Reading passage

= = = = =

BARK - bracing themselves for influx of unwanted pets

MOST of us like to ease our way back into work after the Christmas and New Year festivities but for Louise Neill and Shaun McIntyre at Benvardin Animal Rescue Kennels (BARK), there’s little chance of that.

The festive season is, sadly, the busiest time of the year for Louise and Shaun who run the charity.

Both were at the facility on Christmas Day, when calls were already coming through from people wanting rid of puppies they had been given as gifts.

BARK never puts a healthy dog down and in the past three years it has rescued approximately 1,600 dogs.

It is currently home to 40 handed in during December, 16 of which are pups.

Many were bought as Christmas presents before people changed their minds.

Some people are handing in older dogs in order to make room in their homes for new arrivals for Christmas. Before any of the dogs are rehomed, the charity has them checked by a vet, microchipped, insured and vaccinated -- the cost of which is up to £400 per animal.

The charity is bracing itself for a further influx of unwanted Christmas presents in the next few days.

= = = = =

Collected data entries
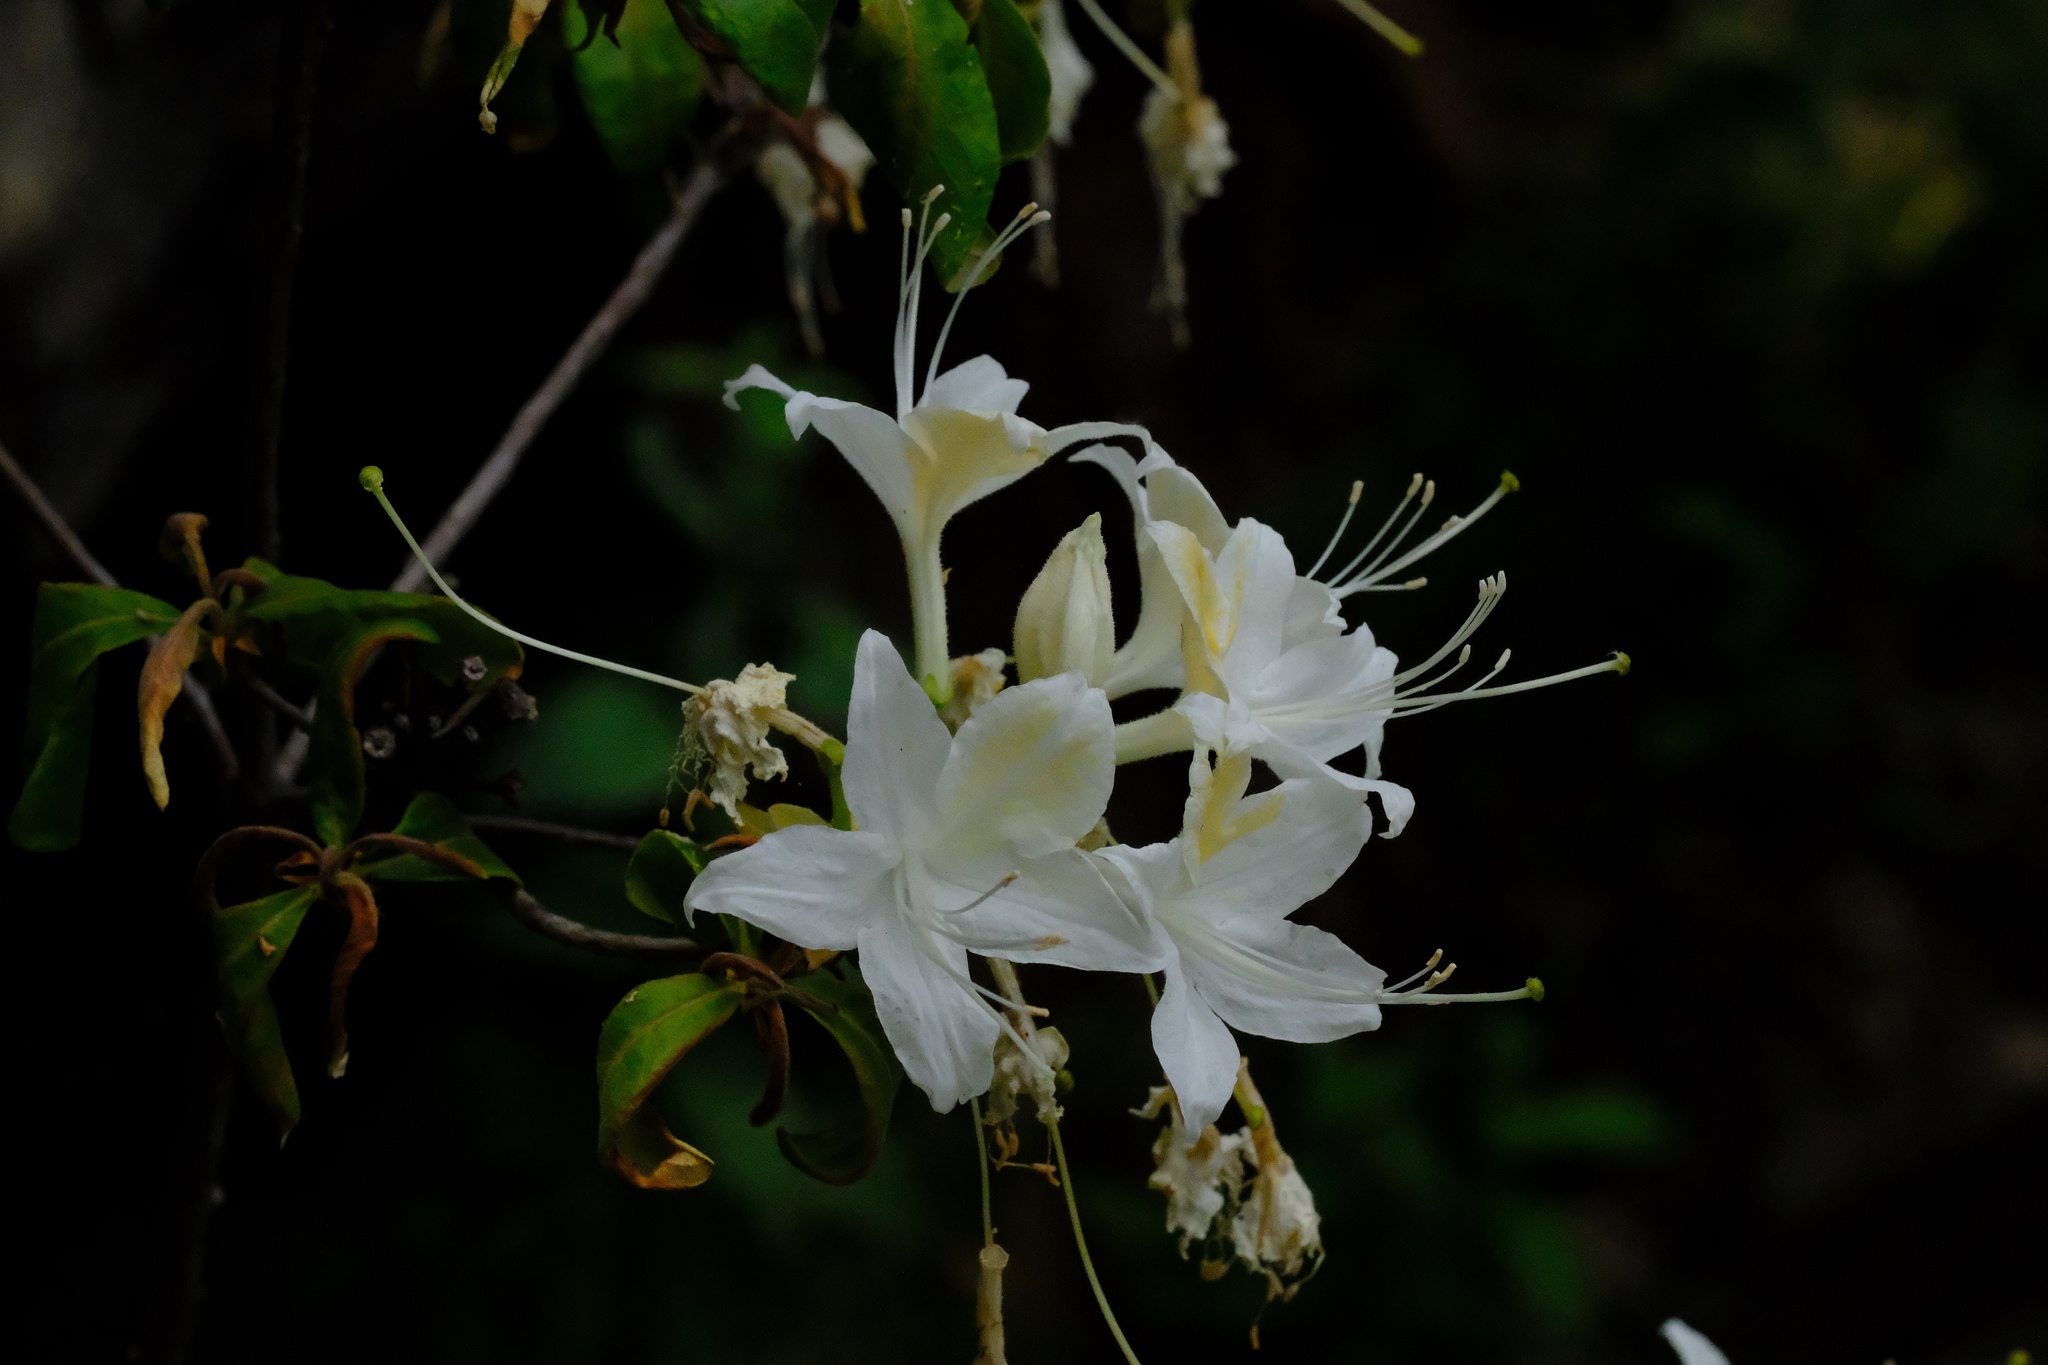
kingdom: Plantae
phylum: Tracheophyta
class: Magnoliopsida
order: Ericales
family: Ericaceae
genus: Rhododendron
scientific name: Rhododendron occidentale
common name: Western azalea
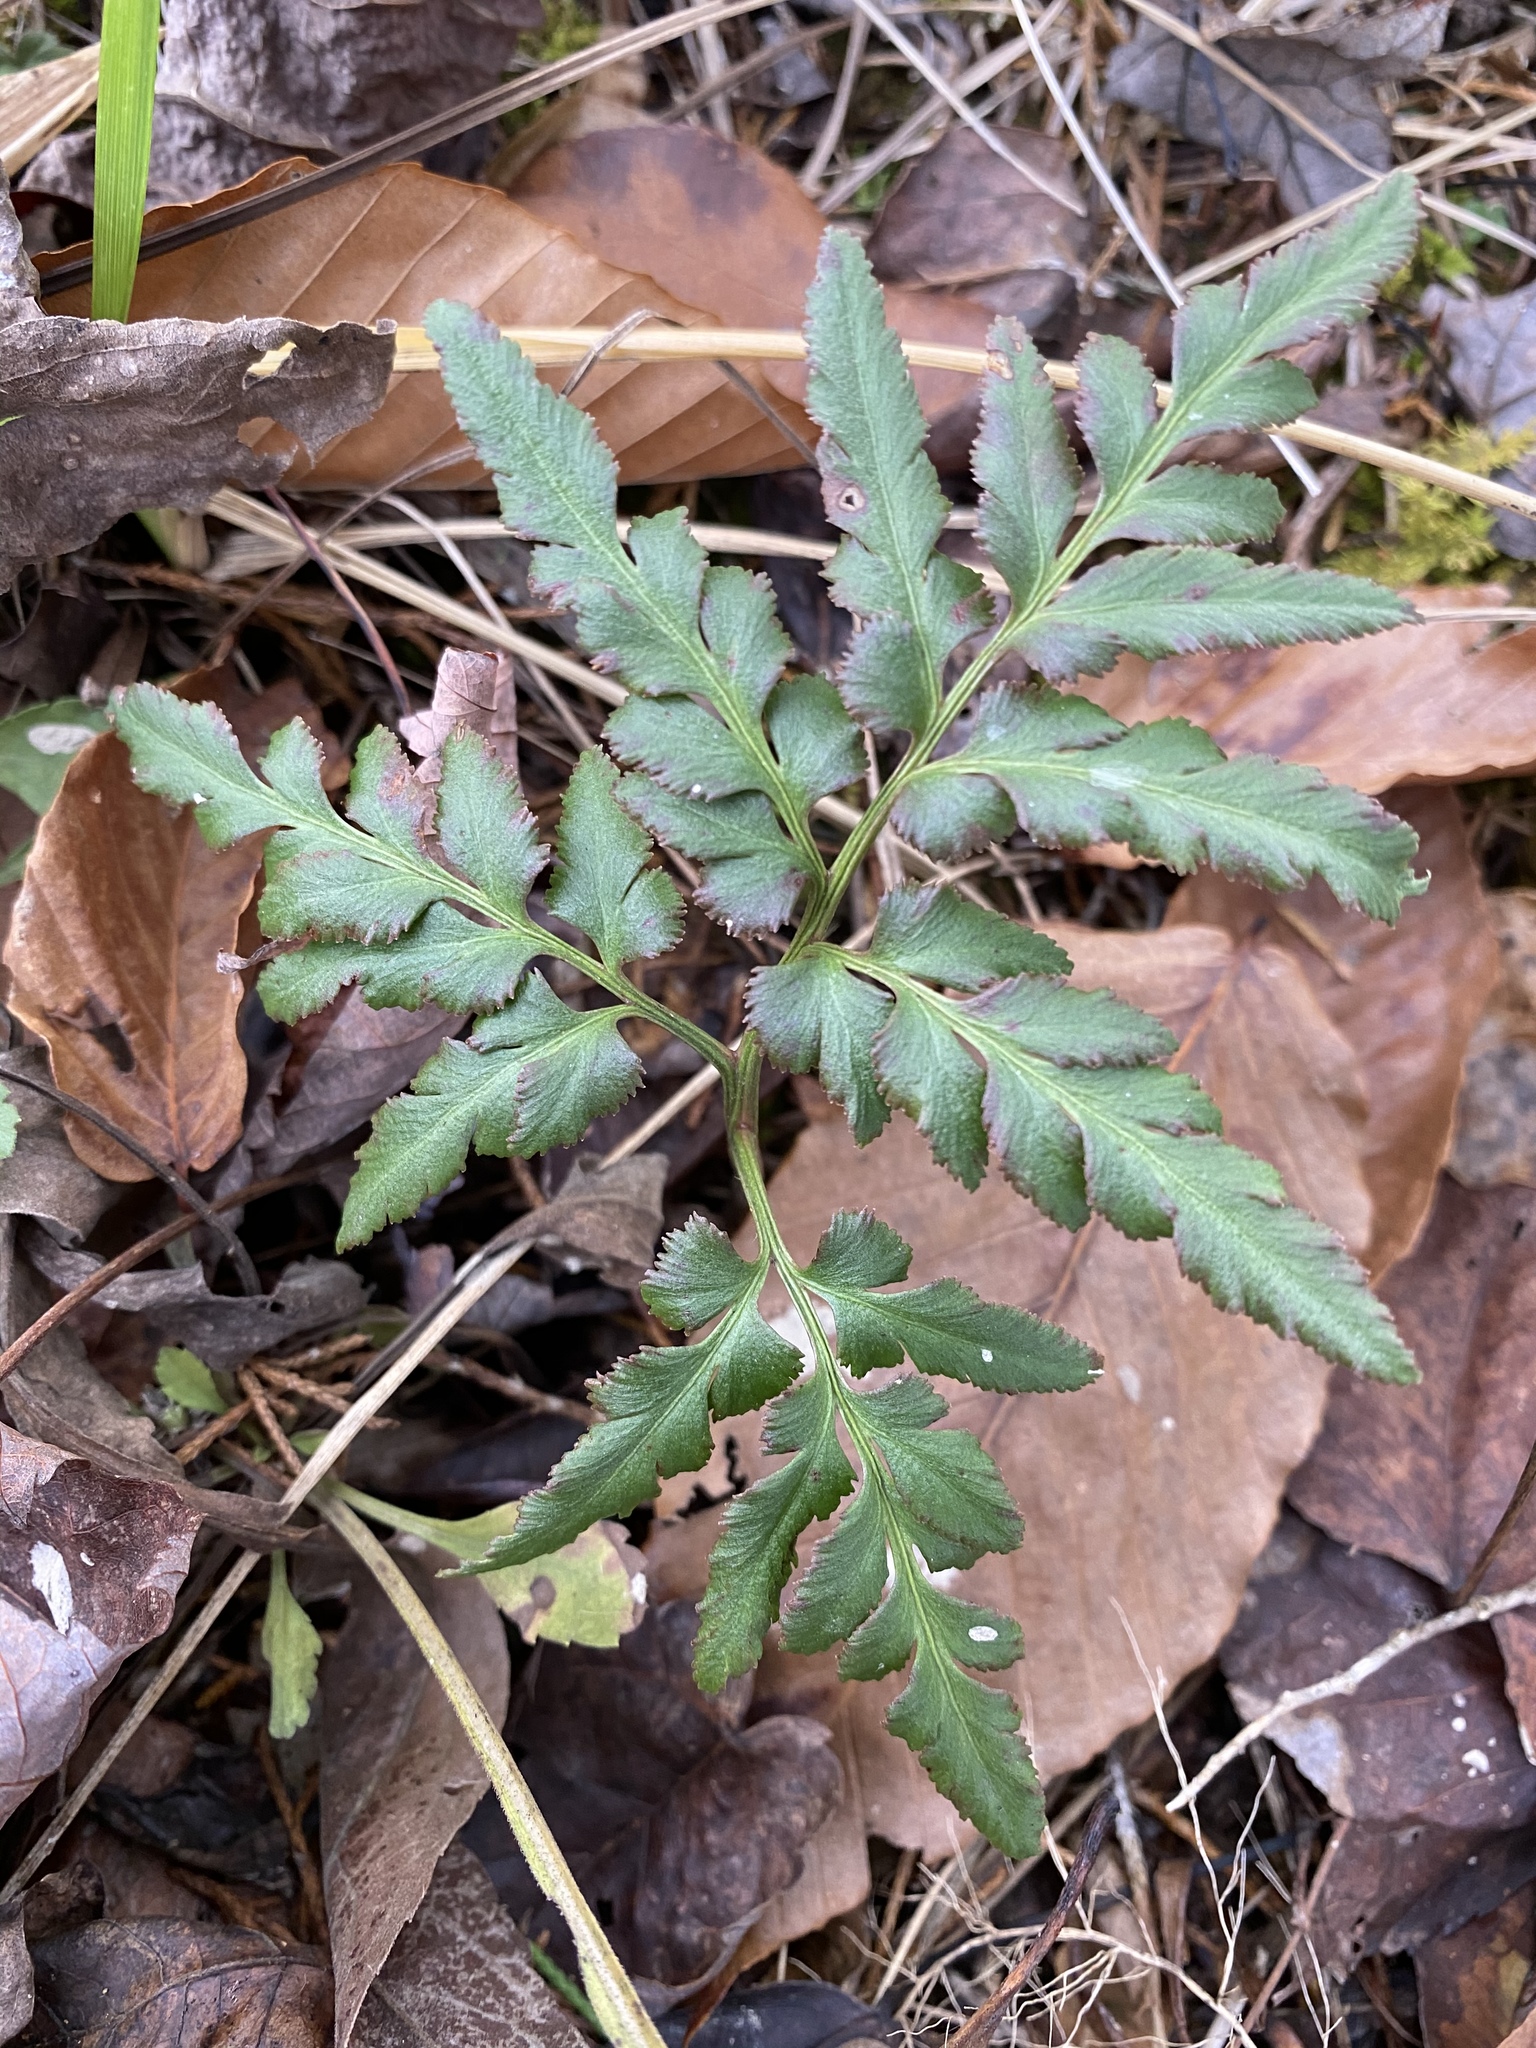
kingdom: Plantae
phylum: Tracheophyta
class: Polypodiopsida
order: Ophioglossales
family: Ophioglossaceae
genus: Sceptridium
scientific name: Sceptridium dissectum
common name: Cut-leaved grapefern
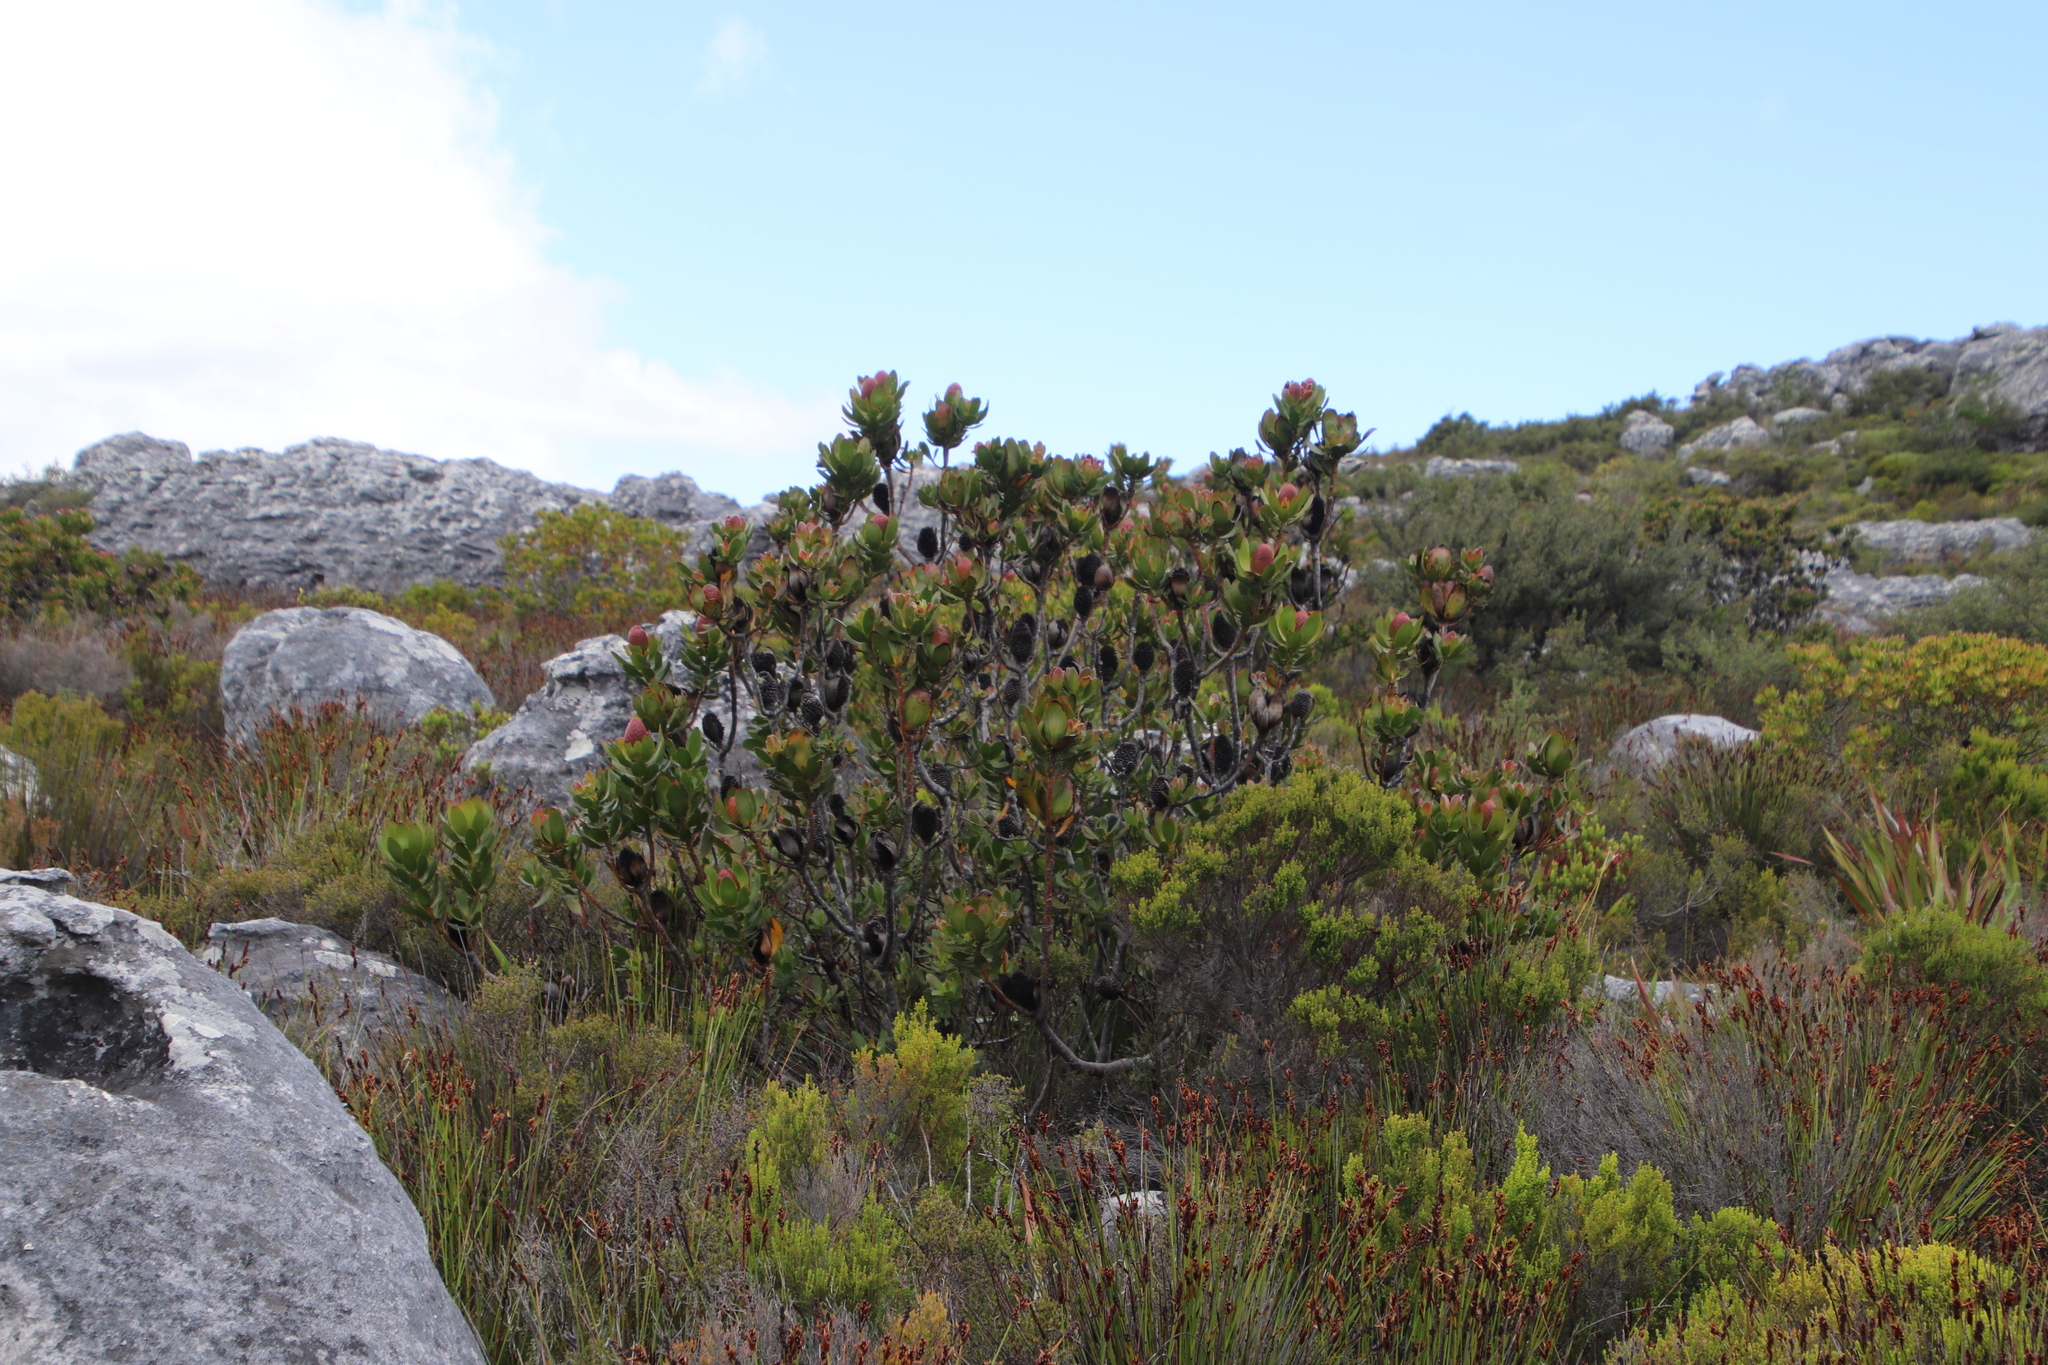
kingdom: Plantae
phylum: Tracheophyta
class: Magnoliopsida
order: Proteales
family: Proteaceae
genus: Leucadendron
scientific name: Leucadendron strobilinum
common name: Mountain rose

= = = = =

Work task
Continue the article about the BARK animal rescue from where it stops.

Written answer
On average, the shelter takes in approximately 50 dogs every month but this number soars in January and February.

“We get a lot of calls from people wanting to get pups so they don’t want the older dogs,” said Shaun.

“Then, after Christmas you have dogs coming in from breeders who didn’t sell them and they are no use to them anymore. You also have those who were given dogs for Christmas and they don’t want them.

“The hardest part of all is those handed to the pounds. If we couldn’t take them they would be put down.”

Louise and Shaun, who had a successful career as an engineer, say they have not taken a day off for almost three years since the charity was set up, working up to 15 hours a day.

BARK relies on donations from the public, as well as the devotion of a group of volunteers headed up by site manager Louise and charity co-ordinator Shaun.

This year BARK benefited from the festive spirit with the public rallying to raise almost £900 in the week before Christmas to pay for an operation for a dog which was due to be put down if not treated.

Louise, who has been working in animal welfare for 18 years, said she was constantly surprised by the generosity shown to BARK.

“We do it for the love of the animals,” she said.

“The social life went out the window a long time ago but we love what we do.”